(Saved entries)

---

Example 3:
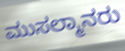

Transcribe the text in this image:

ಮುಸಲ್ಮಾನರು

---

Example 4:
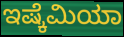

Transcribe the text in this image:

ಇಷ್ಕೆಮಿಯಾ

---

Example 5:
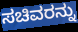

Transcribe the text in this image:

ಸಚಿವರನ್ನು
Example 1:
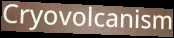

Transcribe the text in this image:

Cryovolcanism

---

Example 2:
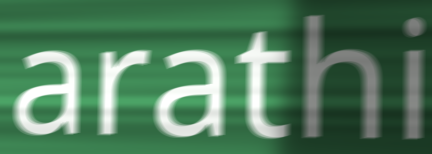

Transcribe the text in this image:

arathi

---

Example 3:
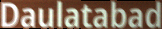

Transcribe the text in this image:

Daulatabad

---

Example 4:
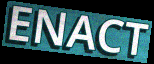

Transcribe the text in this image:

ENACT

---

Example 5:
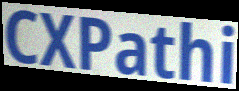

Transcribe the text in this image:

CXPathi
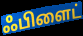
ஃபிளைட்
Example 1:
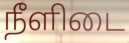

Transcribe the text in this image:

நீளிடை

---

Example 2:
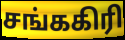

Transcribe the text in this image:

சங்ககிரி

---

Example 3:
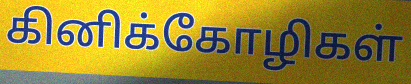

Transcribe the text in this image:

▸ Assignment
Reproduce the entries above exactly. Do not include the images.

▸ Finished exercise
---

Example 3:

Transcribe the text in this image:

ಮುಸಲ್ಮಾನರು

---

Example 4:

Transcribe the text in this image:

ಇಷ್ಕೆಮಿಯಾ

---

Example 5:

Transcribe the text in this image:

ಸಚಿವರನ್ನು
Example 1:

Transcribe the text in this image:

Cryovolcanism

---

Example 2:

Transcribe the text in this image:

arathi

---

Example 3:

Transcribe the text in this image:

Daulatabad

---

Example 4:

Transcribe the text in this image:

ENACT

---

Example 5:

Transcribe the text in this image:

CXPathi
ஃபிளைட்
Example 1:

Transcribe the text in this image:

நீளிடை

---

Example 2:

Transcribe the text in this image:

சங்ககிரி

---

Example 3:

Transcribe the text in this image:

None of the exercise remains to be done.